Eğer bu ülkede şuraya veya buraya bir çivi çaktıysanız ve hele de taş
üstüne taş koyduysanız övünmek en doğal hakkınız, hem de yerden göğe
kadar. Övünün, hem de sonuna kadar ve hatta isterseniz abartarak
övünün. Ama ne olur sizden önce çakılan çivileri ve konan taşları
görmezden gelmeyin, yok saymayın.
Milli Eğitim Bakanı, bu hükümetin de Türk siyasetinin de
entelektüellerinden birisi kabul edilir. Hem ilmi hem irfanı temsil
eder. Bakanlık yeni bir kampanya başlatmış, okullarda süt içme günü.
Onun tanıtım töreninde konuşuyor Sayın Bakan. Bugünün kampanyasını
altı yedi yaşındaki çocuklara elli altmış yıl önceyi yererek
anlatıyor. 'Bir başka ülkenin bağışladığı süt tozunu veren günlerden
bugünlere gelinmiş!'
Bugünlerin başarısını anlatmak için o günleri yermeye gerek yok.

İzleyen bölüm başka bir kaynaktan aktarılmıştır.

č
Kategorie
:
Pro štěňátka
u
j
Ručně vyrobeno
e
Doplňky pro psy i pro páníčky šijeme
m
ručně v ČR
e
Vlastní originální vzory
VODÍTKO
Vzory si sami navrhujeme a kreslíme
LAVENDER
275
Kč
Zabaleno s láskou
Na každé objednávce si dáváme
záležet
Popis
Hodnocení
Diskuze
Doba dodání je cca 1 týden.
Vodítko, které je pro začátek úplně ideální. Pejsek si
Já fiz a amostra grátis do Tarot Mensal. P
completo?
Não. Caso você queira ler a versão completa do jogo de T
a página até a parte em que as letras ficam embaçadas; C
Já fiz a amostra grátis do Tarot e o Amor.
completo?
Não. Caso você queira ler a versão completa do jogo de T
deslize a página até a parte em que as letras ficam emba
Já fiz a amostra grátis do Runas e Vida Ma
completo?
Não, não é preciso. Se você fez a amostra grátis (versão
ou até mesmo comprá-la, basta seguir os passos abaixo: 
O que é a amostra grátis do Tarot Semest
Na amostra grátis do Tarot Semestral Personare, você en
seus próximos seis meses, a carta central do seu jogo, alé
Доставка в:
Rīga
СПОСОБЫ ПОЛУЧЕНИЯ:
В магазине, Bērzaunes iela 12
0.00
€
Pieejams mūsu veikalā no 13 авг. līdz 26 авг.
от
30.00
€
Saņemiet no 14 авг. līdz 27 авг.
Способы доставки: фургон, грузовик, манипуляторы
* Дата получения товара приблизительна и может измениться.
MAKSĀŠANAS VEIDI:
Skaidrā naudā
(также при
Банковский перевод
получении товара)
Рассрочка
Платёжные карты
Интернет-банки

Bugünler o günlerden çok ileride. O günler de bir önceki günden, bir
önceki gün de daha önceki günden ileriydi ve yarınlar da bugünlerden
ileri olacak.
O ABD bağışı süt tozlarının okullarda çocuklara verildiği dün Adnan
Menderes'in dünüdür; yani 'ustanın' dünü.
HİÇ TARTIŞMA KONUMUZ YOKTU
Gözümüz aydın nur topu gibi bir tartışma konumuz daha oldu. Bundan
dolayı Çarşamba Kaymakamı Sayın Caner Yıldız'a ne kadar teşekkür etsek
az. Yeni tartışma konumuz "25 Aralık 1989 tarihinde kurşuna dizilerek
idam edilen Romanya Devlet Başkanı Nikolay Çavuşesku ve eşi Elena
Çavuşesku'nun mezarlarının Çarşamba'da olup olmadığı.'
Bizim Genel Yayın Yönetmenimiz Necdet Uzun'a göre Sayın Caner Yıldız,
bir taraftan Çarşamba'nın reklamını yaptı, diğer taraftan da bu
paylaşımla 'bu memlekette basının daha çok neyle ilgilendiğini ironik
bir biçimde anlattı.'
Gazete Gerçek Genel Yayın Yönetmeni Hayati Kaynar'a göre de 'durduk
yerde, kel alaka mevzu yarattı.'
Öyle veya böyle ne güzel işte, bir tartışma konusu çıktı bize. Hem de
hiç tartışma konumuz kalmamışken ve can sıkıntısından patlarken.